Psiquiatra do Instituto de Psiquiatria da UFRJ

“Tem muitos riscos pelo uso de drogas, sejam elas legais ou ilegais. O fato de uma droga ser legal, ou não, tem mais a ver com a tradição, com a história, do que efetivamente como os riscos causados pelo seu consumo. O que talvez diferencie um pouco drogas legais e ilegais é o risco mais imediato das ilegais. O crack e a cocaína têm riscos muito mais imediatos do que o álcool. As drogas ilegais têm riscos agudos, como diminuição da capacidade de julgamento ou irritabilidade, causados por alterações do funcionamento psíquico, e riscos crônicos, gerados pela dependência das drogas, que podem gerar prejuízo nas suas relações sociais e nas atividades produtivas.

Eu até concordo que muitas situações que a gente vive atualmente, como o aumento da criminalidade, a criação de uma indústria do tráfico de drogas, tenham a ver com a criminalização das drogas. Houve uma época em que essas drogas não eram ilegais e a sua ilegalidade gerou um mercado clandestino. Mas eu não sei se simplesmente descriminalizar resolveria esses problemas.

Por um lado, o fato de as drogas serem ilegais não permite que haja ‘controle da qualidade’ das substâncias que são comercializadas pelo tráfico ilegal. Porém, há substâncias que mesmo com esse controle ainda carregam uma periculosidade muito grande. Como alguns medicamentos que são vendidos por indústrias farmacêuticas e acabam sendo retirados do mercado por causa dos riscos que representam à saúde das pessoas. A própria indústria farmacêutica, ou até mesmo o governo, proíbe a venda dessas substâncias por causa dos efeitos colaterais.

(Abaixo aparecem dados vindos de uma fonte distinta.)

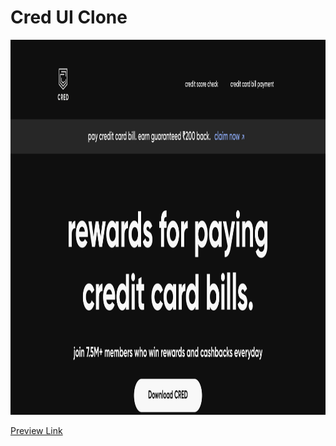 # Cred UI Clone

<img src="https://github.com/ashu-2022/Cred-Clone/blob/main/src/assets/CRED_UI.png" width="1000" height="600"/>
 

[Preview Link](https://cred-ui-clone.netlify.app/)
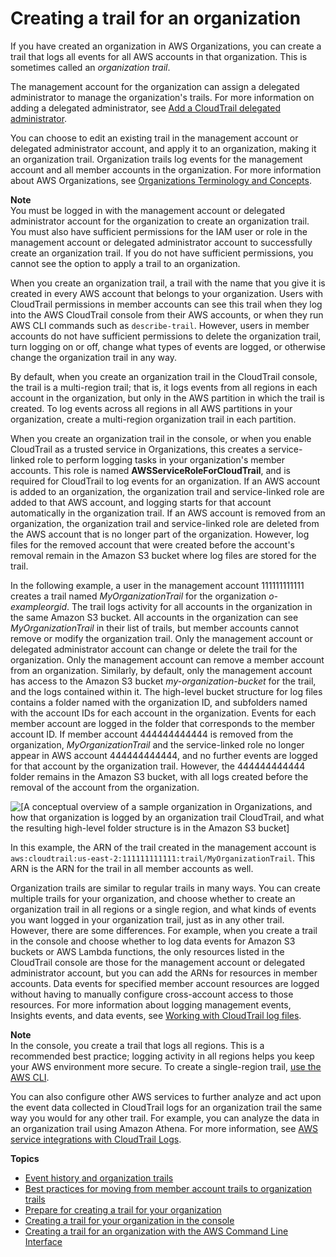 # Creating a trail for an organization<a name="creating-trail-organization"></a>

If you have created an organization in AWS Organizations, you can create a trail that logs all events for all AWS accounts in that organization\. This is sometimes called an *organization trail*\. 

 The management account for the organization can assign a delegated administrator to manage the organization's trails\. For more information on adding a delegated administrator, see [Add a CloudTrail delegated administrator](cloudtrail-add-delegated-administrator.md)\. 

 You can choose to edit an existing trail in the management account or delegated administrator account, and apply it to an organization, making it an organization trail\. Organization trails log events for the management account and all member accounts in the organization\. For more information about AWS Organizations, see [Organizations Terminology and Concepts](https://docs.aws.amazon.com/organizations/latest/userguide/orgs_getting-started_concepts.html)\.

**Note**  
You must be logged in with the management account or delegated administrator account for the organization to create an organization trail\. You must also have sufficient permissions for the IAM user or role in the management account or delegated administrator account to successfully create an organization trail\. If you do not have sufficient permissions, you cannot see the option to apply a trail to an organization\.

When you create an organization trail, a trail with the name that you give it is created in every AWS account that belongs to your organization\. Users with CloudTrail permissions in member accounts can see this trail when they log into the AWS CloudTrail console from their AWS accounts, or when they run AWS CLI commands such as `describe-trail`\. However, users in member accounts do not have sufficient permissions to delete the organization trail, turn logging on or off, change what types of events are logged, or otherwise change the organization trail in any way\.

By default, when you create an organization trail in the CloudTrail console, the trail is a multi\-region trail; that is, it logs events from all regions in each account in the organization, but only in the AWS partition in which the trail is created\. To log events across all regions in all AWS partitions in your organization, create a multi\-region organization trail in each partition\.

When you create an organization trail in the console, or when you enable CloudTrail as a trusted service in Organizations, this creates a service\-linked role to perform logging tasks in your organization's member accounts\. This role is named **AWSServiceRoleForCloudTrail**, and is required for CloudTrail to log events for an organization\. If an AWS account is added to an organization, the organization trail and service\-linked role are added to that AWS account, and logging starts for that account automatically in the organization trail\. If an AWS account is removed from an organization, the organization trail and service\-linked role are deleted from the AWS account that is no longer part of the organization\. However, log files for the removed account that were created before the account's removal remain in the Amazon S3 bucket where log files are stored for the trail\.

In the following example, a user in the management account 111111111111 creates a trail named *MyOrganizationTrail* for the organization *o\-exampleorgid*\. The trail logs activity for all accounts in the organization in the same Amazon S3 bucket\. All accounts in the organization can see *MyOrganizationTrail* in their list of trails, but member accounts cannot remove or modify the organization trail\. Only the management account or delegated administrator account can change or delete the trail for the organization\. Only the management account can remove a member account from an organization\. Similarly, by default, only the management account has access to the Amazon S3 bucket *my\-organization\-bucket* for the trail, and the logs contained within it\. The high\-level bucket structure for log files contains a folder named with the organization ID, and subfolders named with the account IDs for each account in the organization\. Events for each member account are logged in the folder that corresponds to the member account ID\. If member account 444444444444 is removed from the organization, *MyOrganizationTrail* and the service\-linked role no longer appear in AWS account 444444444444, and no further events are logged for that account by the organization trail\. However, the 444444444444 folder remains in the Amazon S3 bucket, with all logs created before the removal of the account from the organization\.

![\[A conceptual overview of a sample organization in Organizations, and how that organization is logged by an organization trail CloudTrail, and what the resulting high-level folder structure is in the Amazon S3 bucket\]](http://docs.aws.amazon.com/awscloudtrail/latest/userguide/images/organization-trail.png)

In this example, the ARN of the trail created in the management account is `aws:cloudtrail:us-east-2:111111111111:trail/MyOrganizationTrail`\. This ARN is the ARN for the trail in all member accounts as well\.

Organization trails are similar to regular trails in many ways\. You can create multiple trails for your organization, and choose whether to create an organization trail in all regions or a single region, and what kinds of events you want logged in your organization trail, just as in any other trail\. However, there are some differences\. For example, when you create a trail in the console and choose whether to log data events for Amazon S3 buckets or AWS Lambda functions, the only resources listed in the CloudTrail console are those for the management account or delegated administrator account, but you can add the ARNs for resources in member accounts\. Data events for specified member account resources are logged without having to manually configure cross\-account access to those resources\. For more information about logging management events, Insights events, and data events, see [Working with CloudTrail log files](cloudtrail-working-with-log-files.md)\.

**Note**  
In the console, you create a trail that logs all regions\. This is a recommended best practice; logging activity in all regions helps you keep your AWS environment more secure\. To create a single\-region trail, [use the AWS CLI](cloudtrail-create-and-update-a-trail-by-using-the-aws-cli-create-trail.md#cloudtrail-create-and-update-a-trail-by-using-the-aws-cli-examples-single)\.

You can also configure other AWS services to further analyze and act upon the event data collected in CloudTrail logs for an organization trail the same way you would for any other trail\. For example, you can analyze the data in an organization trail using Amazon Athena\. For more information, see [AWS service integrations with CloudTrail Logs](cloudtrail-aws-service-specific-topics.md#cloudtrail-aws-service-specific-topics-integrations)\.

**Topics**
+ [Event history and organization trails](creating-an-organizational-trail-event-history.md)
+ [Best practices for moving from member account trails to organization trails](creating-an-organizational-trail-best-practice.md)
+ [Prepare for creating a trail for your organization](creating-an-organizational-trail-prepare.md)
+ [Creating a trail for your organization in the console](creating-an-organizational-trail-in-the-console.md)
+ [Creating a trail for an organization with the AWS Command Line Interface](cloudtrail-create-and-update-an-organizational-trail-by-using-the-aws-cli.md)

Mesmo que as drogas sejam descriminalizadas e vendidas por indústrias farmacêuticas, o controle de qualidade gerado por essa mudança não vai extinguir completamente os riscos. Algumas drogas mais leves poderiam até ter seus riscos diminuídos, mas eles sempre existiriam.

A descriminalização também possibilitaria a utilização de drogas como medicamentos. A maconha, por exemplo, foi testada e se identificou a propriedade de aumentar o apetite. Então ela poderia ser utilizada em doenças como o câncer, ou em pacientes com Aids que estivessem como uma desnutrição grave por perda do apetite. Ela também foi testada para doenças que provocam espasmos graves e dolorosos. A pesquisa com tais substâncias é cabível, até porque as medicações utilizadas para outros tratamentos também apresentam riscos.

Com a descriminalização também poderia haver uma atenção à política de redução de danos causados pelas drogas. A redução de danos é uma abordagem que leva em consideração que existem pessoas que não querem ou não conseguem largar as drogas. Então são oferecidos serviços para minimizar os riscos até que a pessoa queira e consiga largar o vício. Outro ponto importante da redução de riscos seria a prevenção de doenças que poderiam ser disseminadas pelo contato venoso ou até doenças sexualmente transmissíveis, como a Aids, entre outras. A redução de danos já mostrou que é eficaz sem que haja aumento do consumo. O único ponto que ainda deve ser esclarecido quanto à redução de danos seria o tratamento da dependência.

O problema da redução de danos seria a possível má interpretação feita dessa abordagem. Caso ela seja encarada como uma incompreensão em relação aos riscos do uso de drogas, pode ser encarada como um incentivo ao abuso dessas substâncias. Mas essa não é a proposta da abordagem. Como o próprio nome diz, a proposta é perceber que existem riscos e tomar atitudes que diminuam esses danos. No Brasil, a política de redução de danos é apoiada pelos dois órgãos mais importantes na definição de políticas para as drogas, que são o Ministério da Saúde e a Secretaria Nacional de Políticas sobre Drogas.”